Getting the Vibe
Last September, it was with great fanfare and ceremony that every entering member of my med school class was given his/her own white coat. I realize now in retrospect how appropriate it was that each student was helped into the newly assigned coat by one of the deans, although we are each obviously capable of putting coats on ourselves.
Despite not knowing the first thing about cirrhosis or psoriasis or the difference between the two, let alone how to talk to a patient or do a physical exam, I distinctly remember the broad smile that spread involuntarily across my face as I walked across the stage and back down to my seat newly knighted as a medical student. That smile faded somewhat the day we first interviewed real patients in the hospital--my guy had pretty bad COPD, which he told me all about in great detail, until I finally, sheepishly, confessed to him that I had no idea what COPD was, and asked him to please use less medical terminology in his answers to my questions. Or the second time around, when I chatted with a 24-year-old Ivy League grad who was suffering from acute pancreatitis due to what seemed to me to be abuse of alcohol; but I felt that to talk to him openly about his alcohol usage seemed totally overstepping some sort of bounds of propriety, and it felt very strange and wrong for me to be wearing a white coat.
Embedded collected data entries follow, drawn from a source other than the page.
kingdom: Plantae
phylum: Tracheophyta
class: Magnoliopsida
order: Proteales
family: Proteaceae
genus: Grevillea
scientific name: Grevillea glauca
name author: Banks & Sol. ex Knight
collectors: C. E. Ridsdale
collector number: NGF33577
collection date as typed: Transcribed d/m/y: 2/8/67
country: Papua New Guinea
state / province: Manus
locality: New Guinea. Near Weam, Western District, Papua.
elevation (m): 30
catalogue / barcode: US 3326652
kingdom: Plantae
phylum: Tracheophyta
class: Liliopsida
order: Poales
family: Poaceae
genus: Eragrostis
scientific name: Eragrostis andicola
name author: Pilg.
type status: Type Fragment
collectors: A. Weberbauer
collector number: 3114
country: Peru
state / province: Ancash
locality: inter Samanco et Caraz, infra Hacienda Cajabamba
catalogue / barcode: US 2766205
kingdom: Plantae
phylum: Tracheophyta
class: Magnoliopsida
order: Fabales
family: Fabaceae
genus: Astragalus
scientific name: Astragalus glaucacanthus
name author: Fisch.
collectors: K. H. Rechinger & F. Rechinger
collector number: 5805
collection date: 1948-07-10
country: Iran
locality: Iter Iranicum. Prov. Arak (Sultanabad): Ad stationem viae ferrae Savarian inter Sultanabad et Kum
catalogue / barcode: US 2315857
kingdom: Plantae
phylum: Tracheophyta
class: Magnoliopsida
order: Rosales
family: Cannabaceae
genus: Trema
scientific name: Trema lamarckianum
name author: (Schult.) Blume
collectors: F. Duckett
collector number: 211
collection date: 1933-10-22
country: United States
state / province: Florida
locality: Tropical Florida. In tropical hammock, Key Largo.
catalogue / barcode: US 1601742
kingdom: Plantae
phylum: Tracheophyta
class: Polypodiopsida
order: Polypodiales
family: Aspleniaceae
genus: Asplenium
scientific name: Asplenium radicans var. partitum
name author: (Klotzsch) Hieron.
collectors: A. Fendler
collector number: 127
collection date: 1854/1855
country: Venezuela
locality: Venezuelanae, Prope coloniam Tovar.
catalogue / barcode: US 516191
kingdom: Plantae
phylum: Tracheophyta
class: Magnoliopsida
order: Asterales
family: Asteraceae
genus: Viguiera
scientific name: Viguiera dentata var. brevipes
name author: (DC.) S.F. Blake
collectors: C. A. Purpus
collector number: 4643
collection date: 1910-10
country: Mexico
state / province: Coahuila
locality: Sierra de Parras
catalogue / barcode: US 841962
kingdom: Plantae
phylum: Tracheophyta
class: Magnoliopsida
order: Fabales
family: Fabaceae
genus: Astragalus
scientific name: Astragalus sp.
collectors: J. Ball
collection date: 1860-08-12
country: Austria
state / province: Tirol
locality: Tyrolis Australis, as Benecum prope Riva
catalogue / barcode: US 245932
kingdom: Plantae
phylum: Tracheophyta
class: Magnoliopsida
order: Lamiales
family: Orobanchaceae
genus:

Tonight, with somewhat equivalent pomp, we received our second most important accessory. Like the white coat, this is something that makes a doctor a doctor, both ostensibly and functionally. Like the white coat, it is something that can help us forge more intimate bonds with our patients or act as a barrier to distance us from them. And inevitably, like the white coat it is something that will undoubtedly make guys hotter and more attractive to women, while making us women no sexier and perhaps even less inviting to the typical man. That's right, tonight I received my very own beeper.
I may not get the MD degree or long white coat for another two years, but as of tonight, I am functionally (or ostensibly, or something like that) a doctor. We all dressed up and went to the Lawn Club for cocktails and dinner with our clinical tutors of the past two years. After our H & P tutors were given certificates of completion for successfully teaching us how to do the rudiments of clinical medicine, we grabbed the beepers off the table on our way back to our seats. This time, no dean helped us figure out how to set the date or alarm; in fact, the only advice we got was to immediately put the beeper on "vibe" and hope that we don't go crazy when it starts ruling our lives. I can now be reached 24/7. Right now I'm thrilled to have a new little toy with buttons (it's very sleek and stylish), but I know in the pit of my gut that in a few short months this little black box will become my most hated possession. From white coat to stethescope to beeper. Maybe next year they'll give us each an MRI machine!